Вот так юный брадобрей открывает свое сходство с диктатором с точностью до закорючки эпсилона: подобные лица столь четко очерчены, что можно подумать, будто их вывела одна рука одной линией, по той же причине они и не старятся, как ожидаешь. («Подумать только, ведь каким он был красавчиком в молодости…»)
Продолжение известно. Перейра нанимает двойника под большим секретом («скажешь своей матери, что поступил цирюльником на трансатлантический лайнер»), натаскивает его в подражании, стараясь, чтобы тот забыл, кто он такой, короче, оставляет на него свою жизнь здесь, чтобы отправиться вести другую в Европе, вдали от толп кровожадных крестьян.
Прекрасно. На этом этапе рассказа двойник (который уже некоторое время исполняет роль президента) ничего не знает о кинематографе. Он появился на свет в тот же год, что и мелькающие картинки, но и двадцать пять лет спустя они еще не достигли Терезины, этого сердца, затерянного в глубине страны.
Со своей стороны Перейра предпочитает театр. «Предпочитает», впрочем, не совсем то слово; кинематограф его просто не интересует. Нет, даже не это, скорее…

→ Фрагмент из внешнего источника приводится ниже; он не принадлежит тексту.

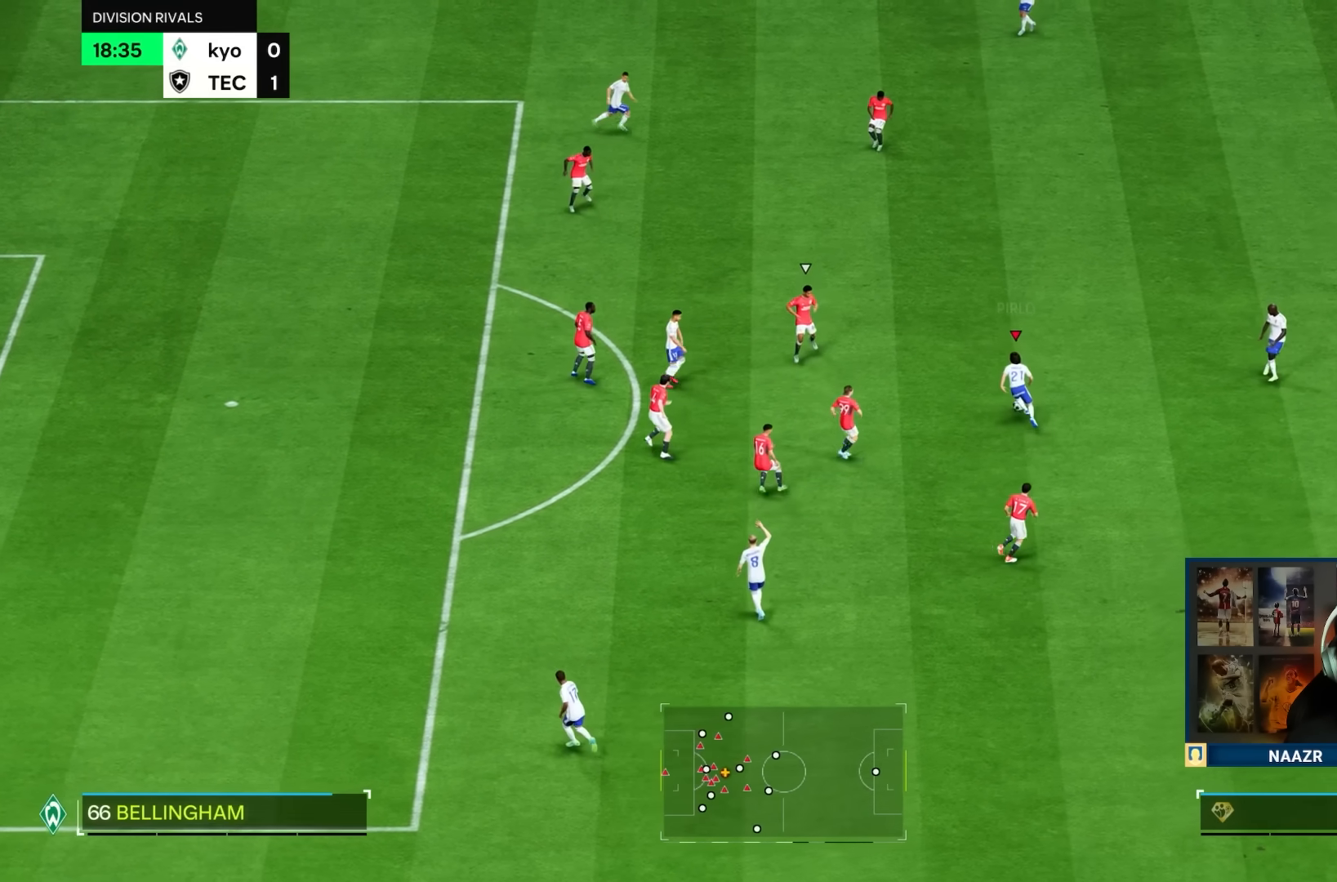
{"dt_ms": 500, "buttons": [], "left_stick": "up-right", "right_stick": "center", "button_events": []}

Каким бы странным это ни казалось, но, когда Перейра впервые увидел мелькающие картинки, он испугался, вот в чем все дело. Это случилось в самом начале его пребывания в Европе; Перейра находился тогда в Лондоне, среди прочих зрителей, в темном зале, пялясь на идиотскую пантомиму, сопровождаемую звуками расстроенного фортепиано. В то время как вокруг него все взрывались уморительным хохотом, посасывая свои трубки и сигары (вне зависимости от того, что показывали, пусть даже «Политого поливальщика»…), Перейра почувствовал, как из его детства на него наступает тот самый страх, от которого перехватывало дыхание, когда свет луны и порывы ветра заставляли плясать тени полога его постели, которая внезапно казалась ему затерянной где-то в необъятности материка. Черно-белые кадры напугали его. Молчание напугало его, эти немые рты напугали его, эта говорящая немота, еще больше подчеркиваемая колкими клавишами инструмента… нематериальность персонажей… эти бесплотные тела… их дрожащая мимолетность… синеватый пучок света прожектора… как танцующая смерть, все это… смутное предчувствие, что, если аппарат погаснет, эти картинки исчезнут, унеся с собой свет и остальных зрителей, и оставят его одного, в темноте.
Однако в Перейре государственный муж быстро одержал верх. «Кинематограф — это всего лишь фабрика грез, — решил он. — У наших крестьян и так достаточно предрассудков, чтобы еще усугублять ситуацию этими неосязаемыми химерами». Итак, никакого кинематографа на земле синкретизма, точка. А значит, и в Терезине. Речь шла о здоровом духе целого народа.